▶ [What this exercise asks]
1. From the SIM-SAM page, list every factor that the Learn Mode instructions say the sampling distribution changes as a function of.
2. Extend the SIM-SAM page from the point where it stops.

Computer Simulation of Sampling Distribution

The purpose of the microcomputer simulation exercise SIM-SAM is to demonstrate how a sampling distribution is created. The following figure shows the opening screen:

Although it is possible to skip directly to the test mode, you should spend some time familiarizing yourself in the Learn Mode.

To run a simulation, select a distribution, a value for either the Range or Sigma, and a sample size and then click the Sample button. Use the scrollbars to change the values for Range, Sigma, and Sample Size. When you click the Sample button, the computer generates 100 samples of the sample size selected, computes the mean for each sample, and then draws the sampling distribution of the mean below the population model. You should verify that the sampling distribution changes as a function of the type of population model, the variability of the population model, and the sample size. In addition, verify that the shape of the sampling distribution of the mean approaches a normal distribution as the sample size increases no matter what the population model looks like.

When you understand and are comfortable with SIM-SAM's Learn Mode, click Exit and proceed to the Test Mode. The Test Mode screen looks like this:

On each trial, you are presented with a population model and a sample size. You must guess which of the four potential sampling distributions will be closest to the sampling distribution of the mean that is generated by the computer. Click the button next to the graph you select, and the computer will generate 100 samples, compute the mean for each sample, draw the sampling distribution of the mean in the labeled box, and compare the observed sampling distribution of the mean with each of the four possibilities. Using a measure of "goodness of fit", the computer will select the distribution that is closest to the actual distribution. If that distribution is the one that you selected, both the trial counter and the correct counter will be incremented by one; if not, only the trial counter will be incremented.

The number of points given in this assignment will be the number appearing in the "Maximum Correct" box with a maximum of eight. When you are satisfied with the score click on Exit and Update Score.

Q17.12

The mean of a smaller size sample (N) could be closer to the true parameter (() of a population model than that of the mean of a larger sample:
only if the larger sample was biased.
only if the proper degrees of freedom were used in the smaller sample and the formula for the population value were used in the larger sample.
in no case.
by chance (sampling error).
none of the above

Q17.13

The standard error of the mean changes as a result of changes in the:
theoretical standard deviation (sigma) of the population model.
size of the sample (N).
both the theoretical standard deviation (sigma)of the population model and sample size (N)
neither a nor

Q17.14

The Central Limit Theorem states that the sampling distribution of the mean approaches a normal distribution
as N approaches infinity.
only if the population distribution is a normal distribution.
if the height of the abscissa is approximately the length of the ordinate.
only during a full moon.

Q17.15

Which of the following statements is most correct with regard to sample size and the sampling distribution of the mean?
As sample size increases, so also does the standard error of the mean.
By enlarging N, you should expect the distribution of sample means to more closely approximate normality.

▶ [Record excerpts]
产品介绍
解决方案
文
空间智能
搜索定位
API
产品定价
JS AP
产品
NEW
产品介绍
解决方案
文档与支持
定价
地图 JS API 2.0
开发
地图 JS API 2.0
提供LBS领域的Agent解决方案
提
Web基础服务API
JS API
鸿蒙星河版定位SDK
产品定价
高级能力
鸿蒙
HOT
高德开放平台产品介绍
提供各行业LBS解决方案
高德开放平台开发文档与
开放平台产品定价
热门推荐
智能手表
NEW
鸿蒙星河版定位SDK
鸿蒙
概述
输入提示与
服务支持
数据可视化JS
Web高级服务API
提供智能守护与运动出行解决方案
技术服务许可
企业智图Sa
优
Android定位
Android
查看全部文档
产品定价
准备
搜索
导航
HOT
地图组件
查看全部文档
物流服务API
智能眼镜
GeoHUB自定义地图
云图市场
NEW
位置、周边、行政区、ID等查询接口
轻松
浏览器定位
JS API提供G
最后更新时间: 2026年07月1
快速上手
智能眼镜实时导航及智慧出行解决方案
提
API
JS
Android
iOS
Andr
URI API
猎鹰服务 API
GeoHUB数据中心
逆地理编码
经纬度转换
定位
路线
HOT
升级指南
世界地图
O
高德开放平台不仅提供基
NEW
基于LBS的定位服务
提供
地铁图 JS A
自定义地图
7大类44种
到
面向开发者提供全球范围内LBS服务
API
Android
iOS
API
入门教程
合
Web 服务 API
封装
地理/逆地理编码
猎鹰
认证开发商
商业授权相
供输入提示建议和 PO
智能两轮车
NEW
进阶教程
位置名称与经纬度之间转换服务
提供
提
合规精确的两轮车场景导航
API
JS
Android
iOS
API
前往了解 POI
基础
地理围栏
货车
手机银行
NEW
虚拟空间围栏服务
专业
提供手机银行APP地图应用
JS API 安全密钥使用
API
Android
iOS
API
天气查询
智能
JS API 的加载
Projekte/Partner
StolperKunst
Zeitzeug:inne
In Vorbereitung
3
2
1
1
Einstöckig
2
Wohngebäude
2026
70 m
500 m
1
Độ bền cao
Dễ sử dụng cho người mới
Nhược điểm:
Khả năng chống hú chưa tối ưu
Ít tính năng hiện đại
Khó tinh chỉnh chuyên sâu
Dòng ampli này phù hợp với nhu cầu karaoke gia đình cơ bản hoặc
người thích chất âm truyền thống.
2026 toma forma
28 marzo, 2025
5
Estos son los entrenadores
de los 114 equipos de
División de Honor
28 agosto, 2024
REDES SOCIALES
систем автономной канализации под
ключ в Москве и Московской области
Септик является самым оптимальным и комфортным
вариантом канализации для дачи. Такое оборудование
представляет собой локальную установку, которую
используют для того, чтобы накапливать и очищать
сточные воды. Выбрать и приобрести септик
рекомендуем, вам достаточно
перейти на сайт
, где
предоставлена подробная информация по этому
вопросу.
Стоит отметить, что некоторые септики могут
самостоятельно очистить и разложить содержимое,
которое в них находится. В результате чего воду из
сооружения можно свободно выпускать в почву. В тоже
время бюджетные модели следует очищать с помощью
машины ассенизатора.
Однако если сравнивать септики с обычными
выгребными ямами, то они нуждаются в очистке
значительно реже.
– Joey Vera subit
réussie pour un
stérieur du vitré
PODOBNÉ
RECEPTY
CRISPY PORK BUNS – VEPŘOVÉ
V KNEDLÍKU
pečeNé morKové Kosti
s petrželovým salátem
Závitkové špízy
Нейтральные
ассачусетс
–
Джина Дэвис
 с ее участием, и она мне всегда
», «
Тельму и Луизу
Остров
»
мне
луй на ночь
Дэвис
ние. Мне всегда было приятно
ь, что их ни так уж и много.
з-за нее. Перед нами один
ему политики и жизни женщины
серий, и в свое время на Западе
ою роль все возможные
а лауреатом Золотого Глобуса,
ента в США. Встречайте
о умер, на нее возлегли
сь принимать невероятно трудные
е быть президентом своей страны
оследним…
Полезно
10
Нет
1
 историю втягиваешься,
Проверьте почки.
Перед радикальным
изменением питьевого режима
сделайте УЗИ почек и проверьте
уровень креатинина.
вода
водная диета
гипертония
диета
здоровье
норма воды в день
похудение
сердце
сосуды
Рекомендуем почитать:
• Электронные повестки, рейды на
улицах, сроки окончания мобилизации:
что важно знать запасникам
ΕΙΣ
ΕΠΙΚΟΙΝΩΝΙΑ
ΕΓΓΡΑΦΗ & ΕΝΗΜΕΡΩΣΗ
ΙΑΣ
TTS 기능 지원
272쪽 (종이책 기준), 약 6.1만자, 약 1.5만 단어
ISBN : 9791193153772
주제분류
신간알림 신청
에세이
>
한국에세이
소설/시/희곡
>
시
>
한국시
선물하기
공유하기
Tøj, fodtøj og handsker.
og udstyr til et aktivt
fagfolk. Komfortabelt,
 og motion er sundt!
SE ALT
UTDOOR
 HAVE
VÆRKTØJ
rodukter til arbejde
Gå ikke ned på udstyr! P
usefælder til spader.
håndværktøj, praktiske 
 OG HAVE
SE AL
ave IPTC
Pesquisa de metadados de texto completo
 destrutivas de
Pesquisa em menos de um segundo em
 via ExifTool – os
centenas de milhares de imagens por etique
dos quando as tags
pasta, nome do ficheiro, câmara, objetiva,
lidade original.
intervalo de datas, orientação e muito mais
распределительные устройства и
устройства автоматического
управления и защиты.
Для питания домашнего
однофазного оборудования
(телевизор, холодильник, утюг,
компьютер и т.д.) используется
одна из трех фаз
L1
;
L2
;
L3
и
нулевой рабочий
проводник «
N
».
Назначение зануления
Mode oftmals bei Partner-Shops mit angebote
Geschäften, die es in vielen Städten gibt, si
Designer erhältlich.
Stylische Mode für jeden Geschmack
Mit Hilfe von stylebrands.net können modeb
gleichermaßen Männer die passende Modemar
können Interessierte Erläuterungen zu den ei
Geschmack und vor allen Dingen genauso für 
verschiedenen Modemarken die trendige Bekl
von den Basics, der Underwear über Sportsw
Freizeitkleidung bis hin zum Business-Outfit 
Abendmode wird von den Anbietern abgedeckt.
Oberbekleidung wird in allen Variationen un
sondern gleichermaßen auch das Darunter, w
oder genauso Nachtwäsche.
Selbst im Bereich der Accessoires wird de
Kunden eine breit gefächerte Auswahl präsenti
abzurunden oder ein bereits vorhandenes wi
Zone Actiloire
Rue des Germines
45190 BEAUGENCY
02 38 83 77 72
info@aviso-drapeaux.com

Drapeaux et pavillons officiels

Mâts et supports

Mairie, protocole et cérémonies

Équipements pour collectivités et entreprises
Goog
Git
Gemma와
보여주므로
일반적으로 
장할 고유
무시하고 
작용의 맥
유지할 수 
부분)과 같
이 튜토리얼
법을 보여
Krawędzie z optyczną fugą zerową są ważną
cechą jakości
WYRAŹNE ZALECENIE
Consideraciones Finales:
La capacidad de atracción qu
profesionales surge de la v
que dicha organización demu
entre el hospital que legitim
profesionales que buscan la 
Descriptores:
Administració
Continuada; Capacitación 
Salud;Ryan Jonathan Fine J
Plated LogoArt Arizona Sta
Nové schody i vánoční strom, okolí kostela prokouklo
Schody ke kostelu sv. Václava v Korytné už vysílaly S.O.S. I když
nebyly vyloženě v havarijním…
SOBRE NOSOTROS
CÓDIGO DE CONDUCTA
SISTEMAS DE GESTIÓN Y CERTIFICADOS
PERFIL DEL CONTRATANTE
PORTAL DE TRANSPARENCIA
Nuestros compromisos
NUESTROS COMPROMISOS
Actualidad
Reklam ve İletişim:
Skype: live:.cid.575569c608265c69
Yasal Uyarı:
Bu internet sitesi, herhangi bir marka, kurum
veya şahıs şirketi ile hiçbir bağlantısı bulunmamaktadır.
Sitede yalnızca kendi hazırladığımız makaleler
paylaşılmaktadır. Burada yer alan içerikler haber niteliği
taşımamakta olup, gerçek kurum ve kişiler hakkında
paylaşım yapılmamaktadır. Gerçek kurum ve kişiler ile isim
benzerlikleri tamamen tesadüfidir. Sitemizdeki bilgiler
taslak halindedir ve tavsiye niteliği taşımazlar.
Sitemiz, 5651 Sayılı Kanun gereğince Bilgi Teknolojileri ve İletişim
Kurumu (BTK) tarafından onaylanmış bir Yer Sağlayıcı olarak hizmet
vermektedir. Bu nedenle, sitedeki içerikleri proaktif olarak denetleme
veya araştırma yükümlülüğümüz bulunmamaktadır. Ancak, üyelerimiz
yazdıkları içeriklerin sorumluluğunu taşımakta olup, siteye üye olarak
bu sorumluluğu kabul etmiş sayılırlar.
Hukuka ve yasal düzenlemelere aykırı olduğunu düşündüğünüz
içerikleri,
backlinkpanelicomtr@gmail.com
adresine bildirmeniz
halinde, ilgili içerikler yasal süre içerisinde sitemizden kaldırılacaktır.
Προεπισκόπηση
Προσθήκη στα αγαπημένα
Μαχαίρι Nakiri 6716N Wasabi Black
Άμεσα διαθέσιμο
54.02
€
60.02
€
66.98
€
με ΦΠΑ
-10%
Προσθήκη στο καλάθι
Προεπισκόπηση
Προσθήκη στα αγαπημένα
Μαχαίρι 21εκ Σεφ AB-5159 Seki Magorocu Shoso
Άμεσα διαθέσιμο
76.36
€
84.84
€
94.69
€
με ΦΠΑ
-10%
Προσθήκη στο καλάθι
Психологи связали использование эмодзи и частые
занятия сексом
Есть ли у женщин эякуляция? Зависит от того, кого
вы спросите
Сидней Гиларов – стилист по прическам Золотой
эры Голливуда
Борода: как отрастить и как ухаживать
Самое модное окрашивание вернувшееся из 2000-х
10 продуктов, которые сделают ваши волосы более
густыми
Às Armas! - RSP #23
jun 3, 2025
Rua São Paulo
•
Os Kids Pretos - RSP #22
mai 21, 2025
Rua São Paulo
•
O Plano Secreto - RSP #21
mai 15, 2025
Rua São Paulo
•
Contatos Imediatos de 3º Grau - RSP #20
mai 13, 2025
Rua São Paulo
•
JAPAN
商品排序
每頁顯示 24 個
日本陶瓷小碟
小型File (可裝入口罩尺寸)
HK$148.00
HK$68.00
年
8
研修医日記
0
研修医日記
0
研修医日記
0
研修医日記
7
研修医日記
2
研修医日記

▶ [Answer list]
1.
- The type of population model
- The variability of the population model
- The sample size

2.
With an increase in sample size, the mean and the variance of a sample should also become larger.
The variance of the sampling distribution approximates the variance of the population.
none of the above.

Q17.16

The standard error of the mean is the
sample standard deviation.
standard mean of the errors.
errors in a standard normal distribution.
the error in the assumption that the mean is always a useful statistic.
theoretical standard deviation of a sampling distribution of means.

Q17.17

The Central Limit Theorem
is extremely important in statistical theory.
is an interesting theoretical construct, but of little practical value.
relates the sampling distribution of the median to the sampling distribution of the mean.
relates probability theory to sampling distributions.

Q17.18

The Central Limit Theorem is a theoretical justification for
using the normal curve as a model of many phenomena.
using classical hypothesis testing in preference to Bayesian statistics.
assuming the interval property is satisfied in many real life situations.
drawing to an inside straight when the family farm is on the table.

Summary

The sampling distribution, a theoretical distribution of a sample statistic, is a critical component of hypothesis testing. The sampling distribution allows the statistician to hypothesize about what the world would look like if a statistic was calculated an infinite number of times.

A sampling distribution exists for every statistic that can be computed. Like models of relative frequency distributions, sampling distributions are characterized by parameters, two of which are the theoretical mean and standard deviation. The theoretical standard deviation of the sampling distribution is called the standard error and describes how much variation can be can be expected given certain conditions are met, such as a particular sample size.

Of considerable importance to statistical thinking is the sampling distribution of the mean, a theoretical distribution of sample means. A mathematical theorem, called the Central Limit Theorem, describes the relationship of the parameters of the sampling distribution of the mean to the parameters of the probability model and sample size. The Central Limit Theorem is the theoretical foundation of the gaming industry and insurance companies. The Central Limit Theorem is also the foundation for hypothesis tests that measure the size of the effect using means.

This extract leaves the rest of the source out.